Fifty-five (55) patients were recruited for this study, of whom six (6)
had not MM but WM, Waldenstrom's macroglobulinemia. Sixteen percent (16%)
were previously untreated; most of the rest had been heavily treated in
the past. Thirty-one (31) were male, twenty-four (24) female. Ten were
under fifty-five (55) years of age, twenty-one (21) were in the age range
55-69, and twenty-four (24) were older. Forty (40) of those patients were
evaluated, the rest either withdrawing, being wrongly diagnosed, or otherwise
unevaluable. Thirteen percent (13%) showed complete remission, forty percent
(40%) were near complete remissions (still had a monoclonal spike, but
normal immunoglobulin levels), thirteen percent (13%) had major response
(75% or better reduction in monoclonal immunoglobulin), twenty-seven percent
(27%) showed partial response with over fifty percent (50%) immunoglobulin
reduction, and three individuals did not respond. Improvement in hemoglobin
and bone marrow generally mirrored these results. There was relatively
little toxicity.
Since the completion of this study, ten (10) WM patients have been treated
with this BLT-D regimen. All had received prior therapy. Roughly eighty
percent (80%) responded, results being roughly comparable to those in
the prior group. There has been slightly more nerve damage.

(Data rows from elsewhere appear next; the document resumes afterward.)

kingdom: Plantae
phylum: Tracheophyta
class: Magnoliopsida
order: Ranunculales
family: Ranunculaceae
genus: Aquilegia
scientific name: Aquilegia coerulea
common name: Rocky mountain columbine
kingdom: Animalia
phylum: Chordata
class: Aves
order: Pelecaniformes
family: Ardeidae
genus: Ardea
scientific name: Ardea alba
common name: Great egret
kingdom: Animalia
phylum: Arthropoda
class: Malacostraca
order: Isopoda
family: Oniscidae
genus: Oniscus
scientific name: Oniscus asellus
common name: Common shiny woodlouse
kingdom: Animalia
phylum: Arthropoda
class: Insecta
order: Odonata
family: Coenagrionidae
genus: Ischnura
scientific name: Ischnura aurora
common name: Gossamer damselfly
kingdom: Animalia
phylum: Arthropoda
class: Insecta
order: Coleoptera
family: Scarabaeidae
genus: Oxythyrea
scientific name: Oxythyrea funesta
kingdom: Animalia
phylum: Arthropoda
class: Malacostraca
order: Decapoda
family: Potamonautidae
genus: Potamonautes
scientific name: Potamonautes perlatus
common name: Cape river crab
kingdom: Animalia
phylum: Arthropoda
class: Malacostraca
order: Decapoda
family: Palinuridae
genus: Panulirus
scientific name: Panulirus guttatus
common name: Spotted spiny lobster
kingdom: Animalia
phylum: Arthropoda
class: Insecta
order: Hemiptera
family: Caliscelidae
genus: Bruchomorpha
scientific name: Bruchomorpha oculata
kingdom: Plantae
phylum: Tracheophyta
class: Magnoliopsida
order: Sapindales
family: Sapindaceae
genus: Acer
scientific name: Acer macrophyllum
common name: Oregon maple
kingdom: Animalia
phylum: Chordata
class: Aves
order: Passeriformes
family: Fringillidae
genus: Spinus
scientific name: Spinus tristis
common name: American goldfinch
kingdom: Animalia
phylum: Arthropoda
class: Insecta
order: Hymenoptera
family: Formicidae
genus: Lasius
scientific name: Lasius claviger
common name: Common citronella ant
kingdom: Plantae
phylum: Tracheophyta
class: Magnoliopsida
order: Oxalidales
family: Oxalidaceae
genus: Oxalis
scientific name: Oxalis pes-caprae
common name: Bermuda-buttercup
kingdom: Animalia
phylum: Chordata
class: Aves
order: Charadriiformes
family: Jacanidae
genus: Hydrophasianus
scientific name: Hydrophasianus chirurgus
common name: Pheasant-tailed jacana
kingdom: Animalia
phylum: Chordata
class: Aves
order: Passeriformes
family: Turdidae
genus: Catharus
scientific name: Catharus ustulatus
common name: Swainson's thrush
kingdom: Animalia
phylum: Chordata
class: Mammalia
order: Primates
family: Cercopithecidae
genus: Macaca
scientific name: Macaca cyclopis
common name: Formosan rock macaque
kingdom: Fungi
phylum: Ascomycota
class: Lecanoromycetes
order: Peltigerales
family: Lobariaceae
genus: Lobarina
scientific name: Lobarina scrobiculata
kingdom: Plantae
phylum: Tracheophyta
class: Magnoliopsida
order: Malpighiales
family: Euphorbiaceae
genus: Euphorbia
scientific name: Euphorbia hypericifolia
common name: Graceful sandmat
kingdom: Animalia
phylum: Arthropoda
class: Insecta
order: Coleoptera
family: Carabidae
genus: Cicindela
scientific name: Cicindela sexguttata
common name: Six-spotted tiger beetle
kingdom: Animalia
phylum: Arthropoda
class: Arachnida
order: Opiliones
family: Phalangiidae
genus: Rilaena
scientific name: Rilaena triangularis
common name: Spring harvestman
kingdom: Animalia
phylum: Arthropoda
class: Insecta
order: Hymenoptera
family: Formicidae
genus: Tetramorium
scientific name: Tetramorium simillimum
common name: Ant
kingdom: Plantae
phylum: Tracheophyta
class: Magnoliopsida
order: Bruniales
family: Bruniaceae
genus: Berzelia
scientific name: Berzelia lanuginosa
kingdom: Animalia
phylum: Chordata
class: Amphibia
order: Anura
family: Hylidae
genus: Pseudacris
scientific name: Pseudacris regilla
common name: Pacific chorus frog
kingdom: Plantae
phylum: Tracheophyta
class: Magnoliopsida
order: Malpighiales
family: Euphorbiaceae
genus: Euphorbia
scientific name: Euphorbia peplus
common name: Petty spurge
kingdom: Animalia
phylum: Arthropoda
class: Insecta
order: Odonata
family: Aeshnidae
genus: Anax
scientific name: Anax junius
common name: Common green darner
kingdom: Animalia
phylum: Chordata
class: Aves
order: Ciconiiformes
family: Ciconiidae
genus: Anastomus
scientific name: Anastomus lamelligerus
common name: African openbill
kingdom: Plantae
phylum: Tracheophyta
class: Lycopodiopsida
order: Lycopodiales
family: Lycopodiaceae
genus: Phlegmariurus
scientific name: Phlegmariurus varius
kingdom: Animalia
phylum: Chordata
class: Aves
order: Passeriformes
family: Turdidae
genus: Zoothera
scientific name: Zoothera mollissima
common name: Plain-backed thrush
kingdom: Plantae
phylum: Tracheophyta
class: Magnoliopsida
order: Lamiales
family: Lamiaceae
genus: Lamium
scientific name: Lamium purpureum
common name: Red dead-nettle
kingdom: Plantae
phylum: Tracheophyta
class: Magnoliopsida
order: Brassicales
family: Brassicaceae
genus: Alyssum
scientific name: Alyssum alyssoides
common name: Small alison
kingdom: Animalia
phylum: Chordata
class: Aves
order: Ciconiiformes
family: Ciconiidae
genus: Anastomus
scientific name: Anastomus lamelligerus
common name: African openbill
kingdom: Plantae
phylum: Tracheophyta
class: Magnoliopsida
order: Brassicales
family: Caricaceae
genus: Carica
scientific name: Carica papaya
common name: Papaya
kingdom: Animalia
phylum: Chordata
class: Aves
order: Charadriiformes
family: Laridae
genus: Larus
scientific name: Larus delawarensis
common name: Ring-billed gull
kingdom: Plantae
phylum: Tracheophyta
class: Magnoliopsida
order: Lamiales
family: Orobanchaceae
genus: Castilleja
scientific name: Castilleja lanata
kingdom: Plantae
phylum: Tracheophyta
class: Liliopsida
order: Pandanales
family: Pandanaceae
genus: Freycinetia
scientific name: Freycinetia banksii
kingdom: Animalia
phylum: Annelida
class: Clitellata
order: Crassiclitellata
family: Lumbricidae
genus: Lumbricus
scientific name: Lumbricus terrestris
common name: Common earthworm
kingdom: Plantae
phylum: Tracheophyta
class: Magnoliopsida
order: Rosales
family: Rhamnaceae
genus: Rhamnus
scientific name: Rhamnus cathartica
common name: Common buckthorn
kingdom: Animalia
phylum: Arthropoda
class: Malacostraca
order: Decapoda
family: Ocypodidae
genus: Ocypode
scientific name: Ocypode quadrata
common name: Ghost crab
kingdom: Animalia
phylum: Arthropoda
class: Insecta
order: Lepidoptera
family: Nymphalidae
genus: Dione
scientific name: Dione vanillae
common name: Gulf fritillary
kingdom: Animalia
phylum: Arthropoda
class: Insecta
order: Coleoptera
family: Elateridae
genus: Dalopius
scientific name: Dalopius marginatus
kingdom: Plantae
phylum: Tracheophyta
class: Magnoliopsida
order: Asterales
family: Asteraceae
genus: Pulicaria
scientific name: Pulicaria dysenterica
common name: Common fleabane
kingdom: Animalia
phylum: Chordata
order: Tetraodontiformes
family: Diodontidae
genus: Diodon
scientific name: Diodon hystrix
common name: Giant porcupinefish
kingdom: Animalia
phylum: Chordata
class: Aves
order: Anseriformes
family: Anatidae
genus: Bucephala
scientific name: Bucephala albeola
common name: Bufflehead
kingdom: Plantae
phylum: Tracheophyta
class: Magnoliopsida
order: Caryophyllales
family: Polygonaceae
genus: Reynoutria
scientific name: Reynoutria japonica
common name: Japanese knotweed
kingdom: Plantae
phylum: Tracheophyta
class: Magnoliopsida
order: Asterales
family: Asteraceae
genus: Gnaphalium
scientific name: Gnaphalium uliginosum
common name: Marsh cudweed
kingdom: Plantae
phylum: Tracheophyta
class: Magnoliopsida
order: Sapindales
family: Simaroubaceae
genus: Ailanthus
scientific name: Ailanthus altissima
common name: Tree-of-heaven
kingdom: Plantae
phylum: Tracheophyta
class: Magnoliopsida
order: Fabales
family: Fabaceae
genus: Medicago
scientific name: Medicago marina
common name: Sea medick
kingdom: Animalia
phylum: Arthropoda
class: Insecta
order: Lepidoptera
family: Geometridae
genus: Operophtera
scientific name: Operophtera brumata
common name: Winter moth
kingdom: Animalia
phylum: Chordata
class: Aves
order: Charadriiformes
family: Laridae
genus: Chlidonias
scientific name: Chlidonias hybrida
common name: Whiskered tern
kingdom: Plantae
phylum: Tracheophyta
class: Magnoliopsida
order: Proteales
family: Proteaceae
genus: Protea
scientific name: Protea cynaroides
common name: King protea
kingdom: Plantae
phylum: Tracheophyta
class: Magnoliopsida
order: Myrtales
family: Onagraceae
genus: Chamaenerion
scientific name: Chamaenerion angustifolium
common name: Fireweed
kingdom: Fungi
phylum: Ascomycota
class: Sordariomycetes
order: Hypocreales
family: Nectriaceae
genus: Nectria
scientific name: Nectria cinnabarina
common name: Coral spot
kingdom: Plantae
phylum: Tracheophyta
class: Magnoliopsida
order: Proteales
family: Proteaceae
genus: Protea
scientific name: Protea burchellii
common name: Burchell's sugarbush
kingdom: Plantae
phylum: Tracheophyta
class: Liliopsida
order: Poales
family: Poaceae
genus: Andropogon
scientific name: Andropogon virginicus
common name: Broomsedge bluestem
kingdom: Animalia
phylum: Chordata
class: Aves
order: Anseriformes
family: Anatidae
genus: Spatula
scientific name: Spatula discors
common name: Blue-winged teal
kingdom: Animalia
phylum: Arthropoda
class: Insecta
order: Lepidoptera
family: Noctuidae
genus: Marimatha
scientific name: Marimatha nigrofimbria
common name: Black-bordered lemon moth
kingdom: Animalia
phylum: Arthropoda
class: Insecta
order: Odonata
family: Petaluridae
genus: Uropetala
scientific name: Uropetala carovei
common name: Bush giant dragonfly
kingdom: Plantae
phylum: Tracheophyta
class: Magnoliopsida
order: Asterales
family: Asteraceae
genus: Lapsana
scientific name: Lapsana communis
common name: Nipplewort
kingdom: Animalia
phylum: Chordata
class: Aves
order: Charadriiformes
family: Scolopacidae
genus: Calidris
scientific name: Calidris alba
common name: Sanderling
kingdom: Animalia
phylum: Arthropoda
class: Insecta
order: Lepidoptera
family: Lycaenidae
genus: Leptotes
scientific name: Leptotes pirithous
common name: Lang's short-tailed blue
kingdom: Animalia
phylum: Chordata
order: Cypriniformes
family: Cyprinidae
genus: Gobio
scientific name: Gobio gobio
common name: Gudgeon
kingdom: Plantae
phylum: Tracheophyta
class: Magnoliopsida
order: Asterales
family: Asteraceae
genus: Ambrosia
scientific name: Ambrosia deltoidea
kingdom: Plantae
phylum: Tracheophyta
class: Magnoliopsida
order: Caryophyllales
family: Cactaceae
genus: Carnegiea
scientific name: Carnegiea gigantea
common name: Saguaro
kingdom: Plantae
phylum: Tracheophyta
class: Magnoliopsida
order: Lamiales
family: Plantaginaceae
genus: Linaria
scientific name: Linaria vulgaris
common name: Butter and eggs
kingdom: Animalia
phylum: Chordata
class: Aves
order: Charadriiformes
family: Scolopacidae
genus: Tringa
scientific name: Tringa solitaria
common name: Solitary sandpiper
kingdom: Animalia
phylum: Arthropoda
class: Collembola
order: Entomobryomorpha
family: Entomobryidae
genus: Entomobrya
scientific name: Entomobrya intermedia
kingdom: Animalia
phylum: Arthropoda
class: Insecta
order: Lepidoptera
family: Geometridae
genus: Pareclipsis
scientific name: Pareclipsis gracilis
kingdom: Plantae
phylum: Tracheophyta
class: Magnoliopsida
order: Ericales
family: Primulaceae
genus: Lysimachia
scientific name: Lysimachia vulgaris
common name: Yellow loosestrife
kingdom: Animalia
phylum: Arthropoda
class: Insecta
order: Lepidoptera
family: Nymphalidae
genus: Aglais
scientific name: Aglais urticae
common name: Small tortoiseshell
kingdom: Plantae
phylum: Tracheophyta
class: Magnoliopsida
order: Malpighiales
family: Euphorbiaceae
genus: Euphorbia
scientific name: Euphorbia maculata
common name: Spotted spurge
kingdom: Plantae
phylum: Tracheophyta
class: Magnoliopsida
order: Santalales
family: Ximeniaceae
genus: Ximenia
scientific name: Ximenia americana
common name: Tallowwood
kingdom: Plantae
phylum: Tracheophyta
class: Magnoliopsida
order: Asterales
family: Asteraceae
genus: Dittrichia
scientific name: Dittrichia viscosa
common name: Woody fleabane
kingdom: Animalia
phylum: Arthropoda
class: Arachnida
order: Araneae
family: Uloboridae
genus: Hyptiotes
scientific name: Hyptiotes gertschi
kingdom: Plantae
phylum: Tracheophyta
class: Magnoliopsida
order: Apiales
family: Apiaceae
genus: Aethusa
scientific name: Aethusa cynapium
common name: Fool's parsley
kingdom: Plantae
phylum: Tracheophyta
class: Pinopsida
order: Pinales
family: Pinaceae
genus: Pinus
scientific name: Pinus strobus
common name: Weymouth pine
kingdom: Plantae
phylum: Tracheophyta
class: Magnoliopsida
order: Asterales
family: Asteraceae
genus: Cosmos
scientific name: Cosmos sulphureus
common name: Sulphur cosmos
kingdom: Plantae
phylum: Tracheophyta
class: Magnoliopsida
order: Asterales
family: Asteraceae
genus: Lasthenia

This is by nature an ongoing procedure. Thalidomide must be taken daily,
the others weekly or so, or relapse can be expected in about five (5)
weeks. It is also toxic. Eventually every patient shows neuropathy (nerve
damage). There is some blood clotting, and heart rhythm problems. In sum,
the BLT-D regimen is more effective than the sum of the individual drugs
if taken alone; but it is also more toxic than any by itself.